There are many ways to skin a cat but only one way to win a game of football. Score more goals than the opposition. Watching Rangers v St Johnstone in a behind closed doors friendly added to a string of performances where Rangers have failed to score got me thinking – when a team is creating several clear chances every game are they playing well because of good tactics or is the manager at fault for not picking/buying forwards that can score goals?

Social media is awash within the Rangers supporter’s fraternity of frustration, panic, rage and almost every emotion of the grief reaction because of the lack of goals in both pre-season and the disastrous Europa League “run”. For any football fan, being positive during such a run of results and score-lines is incredibly hard. For example, in two games v St Johnstone at the Rangers Training Centre and two v Progres Niederkorn Rangers have managed one goal. One goal. And if we are being honest, the keeper should’ve saved it because he dived out the way!

So how do we judge a team that isn’t scoring goals. Usually, they are classed as playing poorly, have no form, in a crisis or the Manager has 3 games to turn the club around. Anybody that has played football at any level will tell you that there is nothing more frustrating, nothing, than passing the ball about well, creating 4-5 good chances a game without taking any and losing to an individual error or a 25 yard screamer. Sound familiar?

The common denominator in all the games I have mentioned is that Rangers (obviously results aside) have played well *grabs tin hat*. In every game Rangers created more than enough chances to win by 3-4 goals. Not just half chances but clear, 1v1, 2v1, unmarked in the box, any decent striker scores them 9 times out of 10 chances. But Rangers aren’t scoring them. The chances haven’t all fallen to the same person either with Miller, Waghorn, Krancjar and Jack all being culpable. If we take the second leg v Progres in isolation Niko has a free header from 4 yards – against the bar (with Tavernier also free behind him with an even easier chance). Windass has a free header from 6 yards – against the bar. Miller is on his own at the back post, if he takes a good first touch he has a clear sight of goal from 10 yards but he doesn’t and has to recover. He does, but he hits the bar.

To answer my initial question of who is to blame, well, it’s a bit of both. If you always do what you’ve always done, you’ll always get what you’ve always got. If Rangers always pick Waghorn and Miller, Rangers will continue to miss more chances than they score and have crosses landing in good areas with no attackers in the box. If they continue to build the team around Niko, yes he will be majestic in some games but then he will be anonymous the next.

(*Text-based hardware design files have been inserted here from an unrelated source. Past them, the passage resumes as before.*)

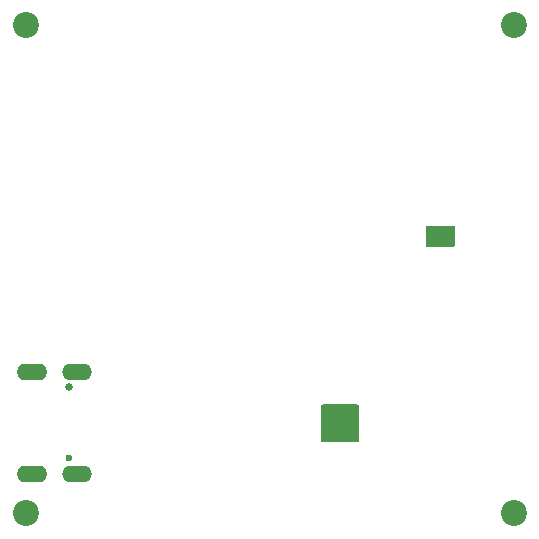
<source format=gbr>
%TF.GenerationSoftware,KiCad,Pcbnew,9.0.2+1*%
%TF.CreationDate,2025-08-01T20:38:56+01:00*%
%TF.ProjectId,PocketSat,506f636b-6574-4536-9174-2e6b69636164,rev?*%
%TF.SameCoordinates,Original*%
%TF.FileFunction,Soldermask,Bot*%
%TF.FilePolarity,Negative*%
%FSLAX46Y46*%
G04 Gerber Fmt 4.6, Leading zero omitted, Abs format (unit mm)*
G04 Created by KiCad (PCBNEW 9.0.2+1) date 2025-08-01 20:38:56*
%MOMM*%
%LPD*%
G01*
G04 APERTURE LIST*
%ADD10C,2.200000*%
%ADD11C,0.630000*%
%ADD12C,0.600000*%
%ADD13O,2.520000X1.362000*%
%ADD14O,2.604000X1.404000*%
G04 APERTURE END LIST*
D10*
%TO.C,H2*%
X143400000Y-97900000D03*
%TD*%
%TO.C,H3*%
X143400000Y-56600000D03*
%TD*%
D11*
%TO.C,J20*%
X105725000Y-87243498D03*
D12*
X105725000Y-93243498D03*
D13*
X106450000Y-85923498D03*
X106450000Y-94563498D03*
D14*
X102625000Y-85923498D03*
X102625000Y-94563498D03*
%TD*%
D10*
%TO.C,H4*%
X102100000Y-56600000D03*
%TD*%
%TO.C,H1*%
X102100000Y-97900000D03*
%TD*%
G36*
X138393039Y-73589685D02*
G01*
X138438794Y-73642489D01*
X138450000Y-73694000D01*
X138450000Y-75206000D01*
X138430315Y-75273039D01*
X138377511Y-75318794D01*
X138326000Y-75330000D01*
X136074000Y-75330000D01*
X136006961Y-75310315D01*
X135961206Y-75257511D01*
X135950000Y-75206000D01*
X135950000Y-73694000D01*
X135969685Y-73626961D01*
X136022489Y-73581206D01*
X136074000Y-73570000D01*
X138326000Y-73570000D01*
X138393039Y-73589685D01*
G37*
G36*
X130243039Y-88719685D02*
G01*
X130288794Y-88772489D01*
X130300000Y-88824000D01*
X130300000Y-91776000D01*
X130280315Y-91843039D01*
X130227511Y-91888794D01*
X130176000Y-91900000D01*
X127224000Y-91900000D01*
X127156961Y-91880315D01*
X127111206Y-91827511D01*
X127100000Y-91776000D01*
X127100000Y-88824000D01*
X127119685Y-88756961D01*
X127172489Y-88711206D01*
X127224000Y-88700000D01*
X130176000Y-88700000D01*
X130243039Y-88719685D01*
G37*
M02*

</source>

Pedro Caixinha has made signings to this affect. Pena, Dorrans, Herrera, Morelos all signed with one thought in mind. Improve Rangers’ goal scoring form. Some of them haven’t been at the club long, some of them have hardly played but the manager has identified a weakness and feels these players are better than the current incumbants. They couldn’t be any worse anyway. Will Herrera or Morelos get more than Miller’s 11 league goals? If Miller and Waghorn aren’t in the team too then it’s a yes from me. If the signings aren’t good enough why not try Dodoo who got 5 goals from 6 starts or Ryan Hardie who with every season I hope turns into Rangers’ Harry Kane. Given a chance in the league cup or because of injuries and then goes on a scoring spree that makes him undroppable – “Ryan Hardie – he’s one of our own!”.